HELD:In this case, SANTOS had fictitiously sold the jeepney to VIDAD, who had become the registered owner and operator of record at the time of the accident. lt is true that VIDAD had executed a re-sale to SANTOS, but the document was not registered. Although SANTOS, as the kabit was the true owner as against VIDAD, the latter, as the registered owner/operator and grantee of the franchise, is directly and primarily responsible and liable for the damages caused to SIBUG, the injured party, as a consequence of the negligent or careless operation of the vehicle. This ruling is based on the principle that the operator of record is considered the operator of the vehicle in contemplation of law as regards the public and third persons even if the vehicle involved in the accident had been sold to another where such sale had not been approved by the then Public Service Commission. For the same basic reason, as the vehicle here in question was registered in VIDAD’S name, the levy on execution against said vehicle should be enforced so that the judgment in the BRANCH XVII CASE may be satisfied, notwithstanding the fact that the secret ownership of the vehicle belonged to another. SANTOS, as the kabit should not be allowed to defeat the levy on his vehicle and to avoid his responsibilities as a kabit owner for he had led the public to believe that the vehicle belonged to VIDAD. This is one way of curbing the pernicious kabit system that facilitates the commission of fraud against the travelling public.

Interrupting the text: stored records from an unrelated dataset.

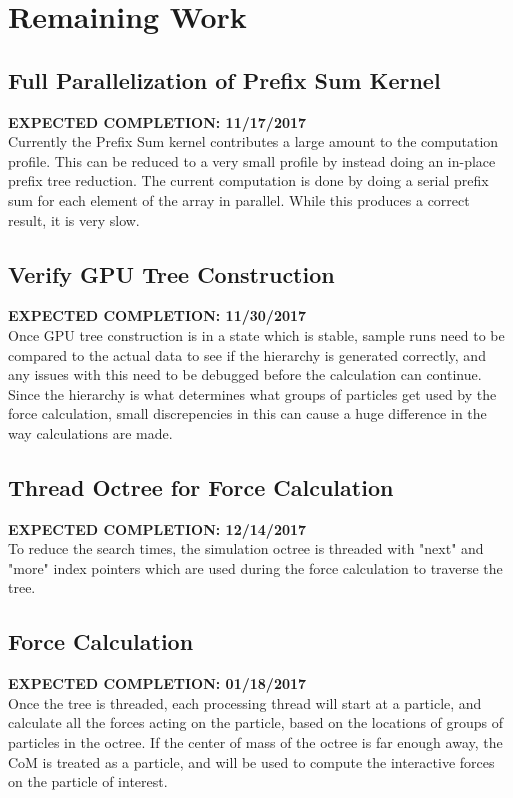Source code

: \documentclass[fleqn,10pt]{SelfArx} %
\begin{document}

\section{Remaining Work}

\subsection{Full Parallelization of Prefix Sum Kernel}
\textbf{EXPECTED COMPLETION: 11/17/2017}\\
Currently the Prefix Sum kernel contributes a large amount to the computation profile. This can be reduced to a very small profile by instead doing an in-place prefix tree reduction. The current computation is done by doing a serial prefix sum for each element of the array in parallel. While this produces a correct result, it is very slow.

\subsection{Verify GPU Tree Construction}
\textbf{EXPECTED COMPLETION: 11/30/2017}\\
Once GPU tree construction is in a state which is stable, sample runs need to be compared to the actual data to see if the hierarchy is generated correctly, and any issues with this need to be debugged before the calculation can continue. Since the hierarchy is what determines what groups of particles get used by the force calculation, small discrepencies in this can cause a huge difference in the way calculations are made.

\subsection{Thread Octree for Force Calculation}
\textbf{EXPECTED COMPLETION: 12/14/2017}\\
To reduce the search times, the simulation octree is threaded with "next" and "more" index pointers which are used during the force calculation to traverse the tree. 


\subsection{Force Calculation}
\textbf{EXPECTED COMPLETION: 01/18/2017}\\
Once the tree is threaded, each processing thread will start at a particle, and calculate all the forces acting on the particle, based on the locations of groups of particles in the octree. If the center of mass of the octree is far enough away, the CoM is treated as a particle, and will be used to compute the interactive forces on the particle of interest.
\end{document}
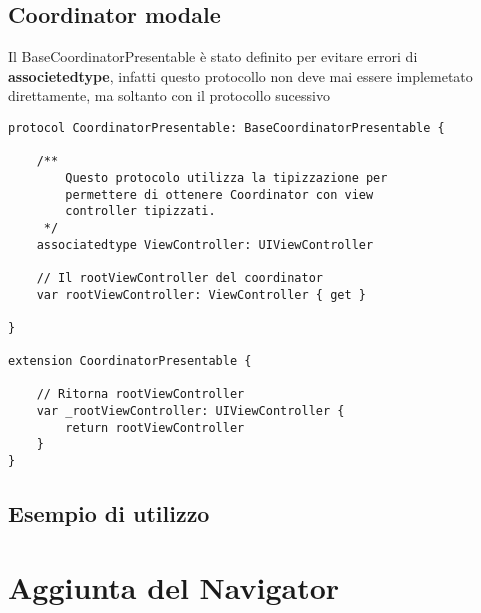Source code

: \subsection{Coordinator modale}

Il BaseCoordinatorPresentable è stato definito per evitare errori di \textbf{associetedtype},
infatti questo protocollo non deve mai essere implemetato direttamente, ma soltanto con il protocollo sucessivo

\begin{verbatim}
protocol CoordinatorPresentable: BaseCoordinatorPresentable {

    /**
        Questo protocolo utilizza la tipizzazione per
        permettere di ottenere Coordinator con view
        controller tipizzati.
     */
    associatedtype ViewController: UIViewController

    // Il rootViewController del coordinator
    var rootViewController: ViewController { get }

}

extension CoordinatorPresentable {

    // Ritorna rootViewController
    var _rootViewController: UIViewController {
        return rootViewController
    }
}
\end{verbatim}

\subsection{Esempio di utilizzo}

\section{Aggiunta del Navigator}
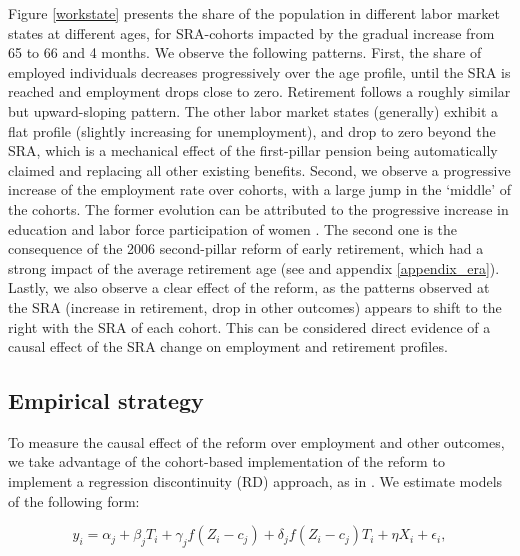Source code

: \documentclass[12pt,a4paper]{article}
\begin{document}
Figure \ref{workstate} presents the share of the population in different labor market states at different ages, for SRA-cohorts impacted by the gradual increase from 65 to 66 and 4 months. We observe the following patterns. First, the share of employed individuals decreases progressively over the age profile, until the SRA is reached and employment drops close to zero. Retirement follows a roughly similar but upward-sloping pattern. The other labor market states (generally) exhibit a flat profile (slightly increasing for unemployment), and drop to zero beyond the SRA, which is a mechanical effect of the first-pillar pension being automatically claimed and replacing all other existing benefits. %
Second, we observe a progressive increase of the employment rate over cohorts, with a large jump in the `middle' of the cohorts. The former evolution can be attributed to the progressive increase in education and labor force participation of women \citep{CPB_2018}. The second one is the consequence of the 2006 second-pillar reform of early retirement, which had a strong impact of the average retirement age (see \cite{lindeboom_montizaan_2020} and appendix \ref{appendix_era}). Lastly, we also observe a clear effect of the reform, as the patterns observed at the SRA (increase in retirement, drop in other outcomes) appears to shift to the right with the SRA of each cohort. This can be considered direct evidence of a causal effect of the SRA change on employment and retirement profiles. 

\subsection{Empirical strategy}\label{sec_strategy}

To measure the causal effect of the reform over employment and other outcomes, we take advantage of the cohort-based implementation of the reform to implement a regression discontinuity (RD) approach, as in \cite{geyer_closing_2021}. %
We estimate models of the following form: 

\begin{equation}
	\label{eq_RD_gen}
	y_{i} = \alpha_j  + \beta_{j}  T_{i} + \gamma_{j} f(Z_{i} - c_j)  + \delta_j f(Z_{i} - c_j) T_{i} + \eta X_{i} + \epsilon_{i},
\end{equation}
\end{document}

As indicated in the Erezo case, supra, SANTOS’ remedy. as the real owner of the vehicle, is to go against VIDAD, the actual operator who was responsible for the accident, for the recovery of whatever damages SANTOS may suffer by reason of the execution. In fact, if SANTOS, as the kabit had been impleaded as a party defendant in the BRANCH XVII CASE, he should be held jointly and severally liable with VIDAD and the driver for damages suffered by SIBUG, 9 as well as for exemplary damages.